A recombinant rabies virus expressing vesicular stomatitis virus glycoprotein fails to protect against rabies virus infection

Abstract

To investigate the importance of the rabies virus (RV) glycoprotein (G) in protection against rabies, we constructed a recombinant RV (rRV) in which the RV G ecto- and transmembrane domains were replaced with the corresponding regions of vesicular stomatitis virus (VSV) glycoprotein (rRV-VSV-G). We were able to recover rRV-VSV-G and found that particle production was equal to rRV. However, the budding of the chimeric virus was delayed and infectious titers were reduced 10-fold compared with the parental rRV strain containing RV G. Biochemical analysis showed equal replication rates of both viruses, and similar amounts of wild-type and chimeric G were present in the respective viral particles. Additional studies were performed to determine whether the immune response against rRV-VSV-G was sufficient to protect against rabies. Mice were primed with rRV or rRV-VSV-G and challenged with a pathogenic strain of RV 12 days later. Similar immune responses against the internal viral proteins of both viruses indicated successful infection. All mice receiving the rRV vaccine survived the challenge, whereas immunization with rRV-VSV-G did not induce protection. The results confirm the crucial role of RV G in an RV vaccine.

Figure 1

(A) Genome of rRV and rRV-VSV-G. RV SAD L16 was modified to contain a SmaI site upstream of the RV G gene and a NheI site upstream of the ψ region. rRV-VSV-G was created by replacing the RV G ecto- and transmembrane domains with those of VSV G by using a newly created HpaI site. (B) Expression of RV G and VSV G by rRVs. BSR cells were infected with rRV or rRV-VSV-G (moi of 0.1) and immunostained 48 h later with anti-RV-G, anti-VSV-G, or anti-RV-N antibody. Light field pictures are shown for anti-RV-G and anti-VSV-G.

Figure 2

One-step growth curves of rRV and rRV-VSV-G. BSR cells were infected with an moi of 10 with either rRV (♦) or rRV-VSV-G (▪). Supernatant (100 μl) was taken at 8, 16, 24, 48, and 72 h after infection and titered in duplicate.

Figure 3

Northern blot analysis of rRVs. BSR cells were infected with rRV or rRV-VSV-G (moi of 1), and total RNA was isolated 24 h later. RNA was separated by electrophoresis and transferred to a nylon membrane that was hybridized with a probe specific for RV-N (A), VSV-G (B), or a cDNA fragment spanning the entire RV-ψ and a portion of the RV-L gene (ψ + L) (C).

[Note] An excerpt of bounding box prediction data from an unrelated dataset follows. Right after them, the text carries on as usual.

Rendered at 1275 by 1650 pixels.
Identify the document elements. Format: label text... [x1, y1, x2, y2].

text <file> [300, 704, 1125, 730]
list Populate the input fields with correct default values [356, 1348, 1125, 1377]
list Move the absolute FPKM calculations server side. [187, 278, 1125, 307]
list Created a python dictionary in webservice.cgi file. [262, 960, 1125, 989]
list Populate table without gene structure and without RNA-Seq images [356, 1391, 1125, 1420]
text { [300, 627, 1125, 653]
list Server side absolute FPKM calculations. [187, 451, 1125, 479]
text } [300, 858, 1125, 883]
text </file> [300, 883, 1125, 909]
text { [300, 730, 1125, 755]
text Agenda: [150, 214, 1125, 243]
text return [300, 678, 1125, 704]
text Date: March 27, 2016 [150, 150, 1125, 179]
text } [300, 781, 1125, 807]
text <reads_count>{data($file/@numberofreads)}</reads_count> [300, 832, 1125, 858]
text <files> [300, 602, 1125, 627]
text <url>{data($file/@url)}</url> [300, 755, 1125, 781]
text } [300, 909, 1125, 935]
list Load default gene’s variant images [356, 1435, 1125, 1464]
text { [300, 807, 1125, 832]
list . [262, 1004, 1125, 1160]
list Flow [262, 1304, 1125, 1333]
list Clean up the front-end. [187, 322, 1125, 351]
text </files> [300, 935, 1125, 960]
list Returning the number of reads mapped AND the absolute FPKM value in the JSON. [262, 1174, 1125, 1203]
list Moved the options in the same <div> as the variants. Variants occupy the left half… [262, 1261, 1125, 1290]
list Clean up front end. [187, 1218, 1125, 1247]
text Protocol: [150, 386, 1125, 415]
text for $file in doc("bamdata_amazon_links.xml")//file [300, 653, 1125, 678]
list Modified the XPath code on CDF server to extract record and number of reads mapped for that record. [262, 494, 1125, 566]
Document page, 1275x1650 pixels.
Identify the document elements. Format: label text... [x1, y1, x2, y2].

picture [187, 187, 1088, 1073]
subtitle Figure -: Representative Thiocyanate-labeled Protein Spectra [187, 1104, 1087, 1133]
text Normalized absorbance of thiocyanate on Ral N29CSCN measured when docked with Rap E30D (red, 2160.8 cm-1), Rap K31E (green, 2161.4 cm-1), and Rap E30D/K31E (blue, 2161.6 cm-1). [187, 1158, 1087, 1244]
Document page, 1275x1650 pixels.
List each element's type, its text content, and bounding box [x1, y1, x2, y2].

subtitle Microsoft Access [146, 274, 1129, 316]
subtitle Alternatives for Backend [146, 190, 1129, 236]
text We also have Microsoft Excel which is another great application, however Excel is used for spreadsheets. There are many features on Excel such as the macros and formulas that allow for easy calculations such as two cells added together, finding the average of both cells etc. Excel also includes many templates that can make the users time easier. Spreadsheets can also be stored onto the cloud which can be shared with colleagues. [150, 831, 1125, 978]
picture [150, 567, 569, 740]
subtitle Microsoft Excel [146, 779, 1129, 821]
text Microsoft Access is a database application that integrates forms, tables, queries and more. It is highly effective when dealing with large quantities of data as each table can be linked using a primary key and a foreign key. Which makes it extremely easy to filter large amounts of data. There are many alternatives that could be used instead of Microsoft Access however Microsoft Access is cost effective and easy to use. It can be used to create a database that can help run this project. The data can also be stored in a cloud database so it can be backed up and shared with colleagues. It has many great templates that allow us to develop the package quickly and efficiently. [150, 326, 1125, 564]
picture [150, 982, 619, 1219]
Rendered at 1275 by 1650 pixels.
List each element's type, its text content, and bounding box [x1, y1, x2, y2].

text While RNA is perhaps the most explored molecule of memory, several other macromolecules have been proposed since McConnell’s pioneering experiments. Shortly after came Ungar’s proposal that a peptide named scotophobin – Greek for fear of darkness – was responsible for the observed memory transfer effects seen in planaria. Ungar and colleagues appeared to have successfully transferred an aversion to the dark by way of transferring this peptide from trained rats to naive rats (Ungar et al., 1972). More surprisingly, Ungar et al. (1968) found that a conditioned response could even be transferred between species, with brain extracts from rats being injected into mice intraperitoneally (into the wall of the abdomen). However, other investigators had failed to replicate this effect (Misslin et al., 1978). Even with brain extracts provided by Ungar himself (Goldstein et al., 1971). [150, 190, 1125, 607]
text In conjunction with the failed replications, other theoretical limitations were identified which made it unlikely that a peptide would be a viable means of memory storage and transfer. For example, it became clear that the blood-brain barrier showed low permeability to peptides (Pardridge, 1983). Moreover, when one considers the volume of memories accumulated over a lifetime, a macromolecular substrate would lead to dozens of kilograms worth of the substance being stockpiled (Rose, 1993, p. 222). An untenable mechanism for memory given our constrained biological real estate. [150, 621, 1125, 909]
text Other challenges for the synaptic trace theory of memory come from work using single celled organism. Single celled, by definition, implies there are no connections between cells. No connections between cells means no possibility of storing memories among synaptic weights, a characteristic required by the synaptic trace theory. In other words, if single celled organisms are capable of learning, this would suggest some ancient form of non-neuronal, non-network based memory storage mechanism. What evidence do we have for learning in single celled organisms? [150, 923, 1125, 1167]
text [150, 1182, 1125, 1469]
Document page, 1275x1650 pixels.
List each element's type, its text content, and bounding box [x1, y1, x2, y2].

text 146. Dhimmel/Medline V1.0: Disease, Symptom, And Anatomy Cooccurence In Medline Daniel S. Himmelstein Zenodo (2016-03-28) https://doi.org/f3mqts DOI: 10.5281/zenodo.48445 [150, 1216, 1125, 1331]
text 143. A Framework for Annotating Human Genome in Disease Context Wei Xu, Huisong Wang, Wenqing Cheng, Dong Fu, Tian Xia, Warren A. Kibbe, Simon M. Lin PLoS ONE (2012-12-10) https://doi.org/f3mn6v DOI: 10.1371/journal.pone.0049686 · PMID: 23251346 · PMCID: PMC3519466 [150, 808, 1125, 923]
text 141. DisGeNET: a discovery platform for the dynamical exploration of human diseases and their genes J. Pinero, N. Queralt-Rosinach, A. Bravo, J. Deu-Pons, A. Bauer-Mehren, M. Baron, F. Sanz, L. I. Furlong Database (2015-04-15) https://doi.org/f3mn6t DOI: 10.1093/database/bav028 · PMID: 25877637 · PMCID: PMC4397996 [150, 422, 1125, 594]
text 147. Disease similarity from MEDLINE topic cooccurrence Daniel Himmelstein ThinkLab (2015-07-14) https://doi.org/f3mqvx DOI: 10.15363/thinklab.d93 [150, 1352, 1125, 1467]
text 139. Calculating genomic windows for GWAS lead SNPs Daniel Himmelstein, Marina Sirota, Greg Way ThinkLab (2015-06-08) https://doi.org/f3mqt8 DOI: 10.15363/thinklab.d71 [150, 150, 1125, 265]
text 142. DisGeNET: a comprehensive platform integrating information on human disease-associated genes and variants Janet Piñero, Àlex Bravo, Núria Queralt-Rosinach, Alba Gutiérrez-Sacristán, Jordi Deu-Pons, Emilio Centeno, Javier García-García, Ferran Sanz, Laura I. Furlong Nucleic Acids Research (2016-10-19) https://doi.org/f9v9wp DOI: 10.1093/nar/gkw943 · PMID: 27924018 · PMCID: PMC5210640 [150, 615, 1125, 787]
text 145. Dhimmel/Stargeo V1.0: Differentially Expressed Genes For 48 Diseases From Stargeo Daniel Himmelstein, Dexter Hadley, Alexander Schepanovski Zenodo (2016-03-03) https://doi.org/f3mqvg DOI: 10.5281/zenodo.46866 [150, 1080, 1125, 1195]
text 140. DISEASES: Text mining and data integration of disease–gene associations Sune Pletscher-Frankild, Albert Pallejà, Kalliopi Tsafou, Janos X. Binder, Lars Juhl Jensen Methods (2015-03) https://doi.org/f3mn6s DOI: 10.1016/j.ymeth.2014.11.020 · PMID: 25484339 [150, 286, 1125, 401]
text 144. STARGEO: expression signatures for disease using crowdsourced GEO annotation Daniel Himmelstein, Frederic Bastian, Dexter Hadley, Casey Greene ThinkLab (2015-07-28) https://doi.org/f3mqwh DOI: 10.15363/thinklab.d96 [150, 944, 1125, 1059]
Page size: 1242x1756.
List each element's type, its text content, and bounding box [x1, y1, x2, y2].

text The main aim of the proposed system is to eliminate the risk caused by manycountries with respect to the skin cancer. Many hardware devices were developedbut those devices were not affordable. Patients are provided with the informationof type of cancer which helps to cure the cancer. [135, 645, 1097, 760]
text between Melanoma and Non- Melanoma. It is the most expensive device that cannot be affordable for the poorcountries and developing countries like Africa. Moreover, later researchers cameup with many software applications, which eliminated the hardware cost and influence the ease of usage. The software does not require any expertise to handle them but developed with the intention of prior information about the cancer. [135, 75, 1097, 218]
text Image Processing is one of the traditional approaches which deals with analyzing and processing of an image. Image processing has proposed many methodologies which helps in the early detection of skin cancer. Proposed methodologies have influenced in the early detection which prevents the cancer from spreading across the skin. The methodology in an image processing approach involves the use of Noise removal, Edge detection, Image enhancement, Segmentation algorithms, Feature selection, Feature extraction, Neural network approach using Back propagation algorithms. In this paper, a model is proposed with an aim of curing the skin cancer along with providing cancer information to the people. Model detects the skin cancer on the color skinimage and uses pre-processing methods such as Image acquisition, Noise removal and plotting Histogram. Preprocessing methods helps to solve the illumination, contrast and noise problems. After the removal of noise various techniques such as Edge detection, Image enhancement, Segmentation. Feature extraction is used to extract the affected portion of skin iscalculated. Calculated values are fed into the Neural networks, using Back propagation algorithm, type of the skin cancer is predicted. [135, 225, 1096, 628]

G/L = RV G + L bicistronic RNA, L = RV L, G = glycoprotein, N = RV-N.

Figure 4

Comparison of foci size between rRV and rRV-VSV-G. BSR cells were infected with rRV and rRV-VSV-G (moi of 0.1). Cells were fixed 48 h after infection and immunostained with an RV-N-specific antibody. (A) rRV. (B) rRV-VSV-G.

Figure 5

Particle production and infectious titers of rRV and rRV-VSV-G. BSR cells were infected with rRV (A) or rRV-VSV-G (B) at an moi of 50 and labeled with [³⁵S]methionine for 24 h over 4–28, 28–52, or 52–78 h. Labeled virions were purified twice over 20% (vol/vol) sucrose and disrupted. Then the viral proteins were separated by SDS/PAGE. Gels were analyzed by PhosphorImaging, and viral proteins were quantified. The ratio of N protein to M protein (N/M) per virus was determined along with the ratios of N protein to G protein (N/G). The lane with the highest amount of N protein was determined for each virus and set to equal 100 (N ratio lane) and the other values were calculated in proportion to 100. The N ratios of rRV and rRV-VSV-G were compared and estimated in the particles row. A portion of the initial supernatant was used to determine the infectious titer at each time point (titer).

Figure 6

Transport kinetics of cVSV-G. Infected cells were pulsed with [³⁵S]methionine for 10 min and chased for 0, 30, 40, 50, 60, 90, or 120 min. Cell extracts were incubated with or without endo H for 4 h at 37°C and immunoprecipitated with an RV G endoplasmic tail-specific antibody. Proteins were separated by SDS/PAGE and analyzed by PhosphorImaging. Endo H + or − indicates with or without endo H.

Figure 7

ELISA analysis of mouse sera against RV RNP and RV G. Sera were collected 9 days after priming from all mice and analyzed for reactivity against RV G (A) or RV RNP (B). Sera from each mouse were run in duplicate. Graphs represent the average of 10 mice per group with the error bars representing standard deviations.